Yu-Cheng Chen

Instead of using conventional fluorescence-based detection, laser emission-based detection opens a new way to detect molecules and cells more accurately with a higher spectral and spectral resolution. Despite the great progress in tiny lasers, all the lasers developed so far lack the ability to perform sensing functionality. The biggest challenge is how to achieve micro-nano scale lasers with sensing functions and how to control or program their functions at the molecular level. 

The most impactful innovation of research of Dr. Yu-Cheng Chen is the development of "micro-nano scale biological lasers with intelligent functions," which paves a new road for biomedical analysis and bioinformatics by employing laser emission. Such tiny lasers could therefore be integrated with living cells, tissue, or bodies to detect critical biochemical or physicals signals.

Biological lasers with intelligent functions represent a disruptive breakthrough in biological sensing with the potential to unlock new avenues of discovery in health research and life sciences. Such micro to nanoscale lasers could therefore be used to image or monitor critical biochemical or physical signals in living cells or human bodies with distinctive sensitivity and intensity. This interdisciplinary technology bridges laser physics and molecular biology to tackle biological sensing and imaging problems.

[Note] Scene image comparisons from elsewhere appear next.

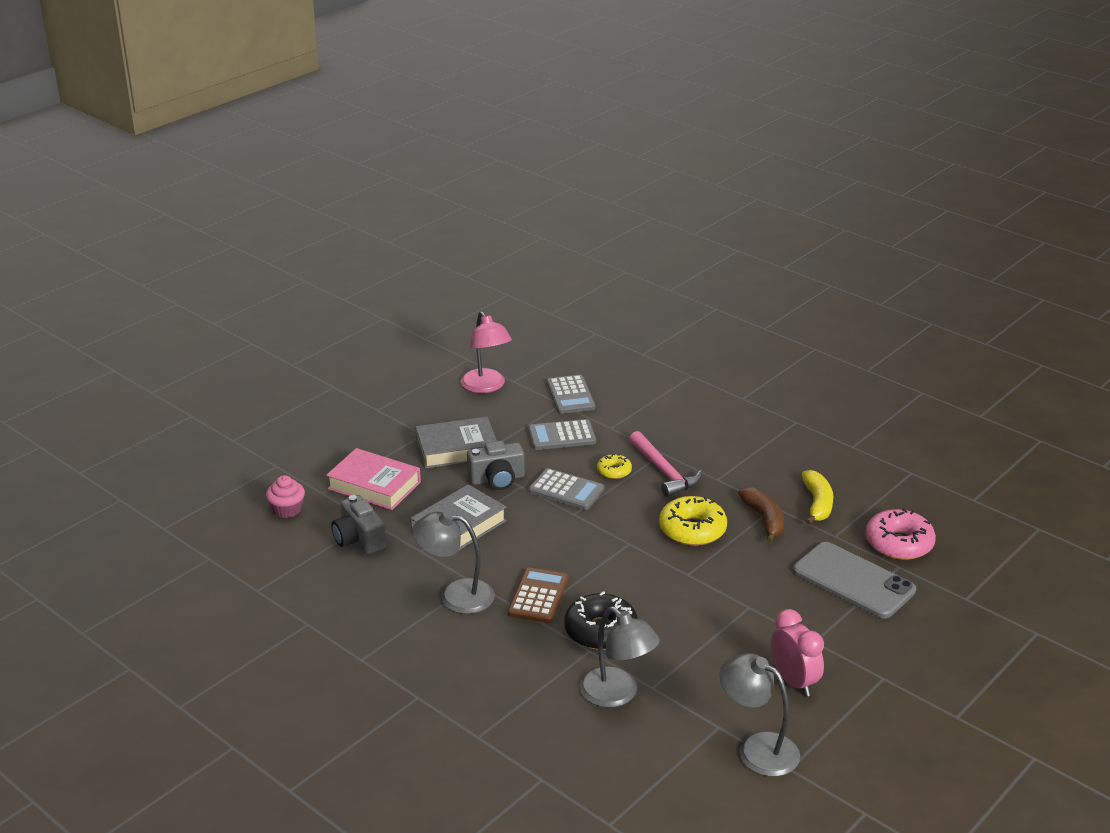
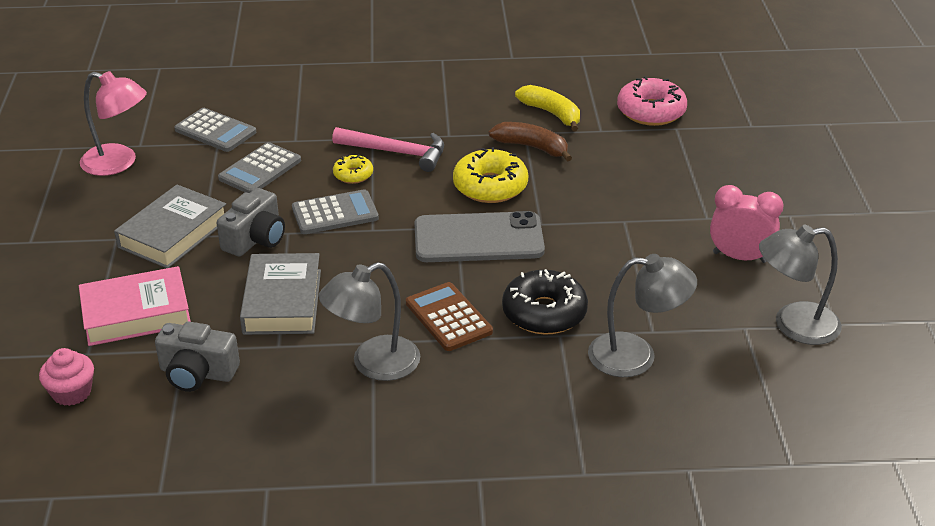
camera: 45 degrees left, 5 degrees up
(853, 581) = (663, 156): grey phone -> grey phone (478, 238)

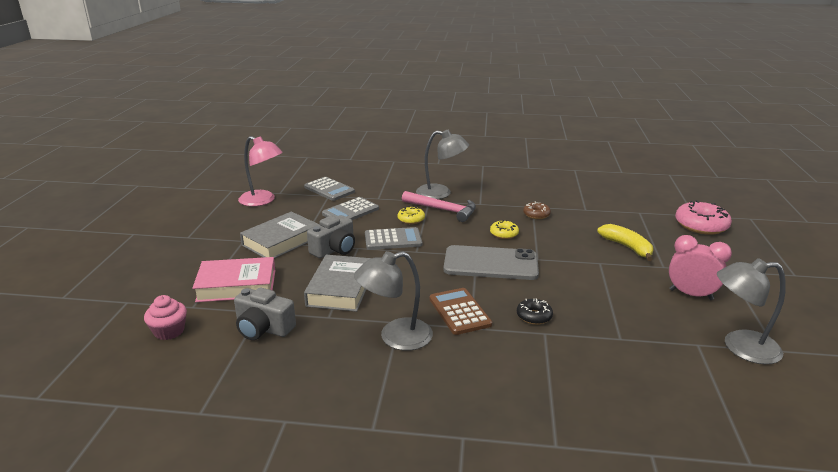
camera: 10 degrees right, 10 degrees down
(490, 186) = (504, 234): yellow donut -> yellow donut, size x0.54
(532, 147) = (536, 214): brown banana -> brown donut
(544, 313) = (534, 316): black donut -> black donut, size x0.54
(552, 114) = (552, 198): yellow banana -> yellow banana (627, 247)
(636, 356) = (606, 355): grey lamp -> grey lamp (441, 193)
(651, 111) = (621, 202): pink donut -> pink donut (701, 225)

On the other hand, the role of bioinformation encoding is equally important, enabling us to distinguish among the complex yet critical biomolecular signals.

Chen's group recently developed several bioresponsive lasers, converting dynamic biomolecular information into more than trillions of distinctive photonic barcodes and fingerprints.

In addition, Dr. Chen invented the first 3D printed living on-chip lasers, opening new possibilities for high-throughput on-chip laser analysis of living organisms (virus, bacteria, cells). These breakthroughs represent a critical milestone to implement intelligent functions in micro-nano lasers for sensing and imaging.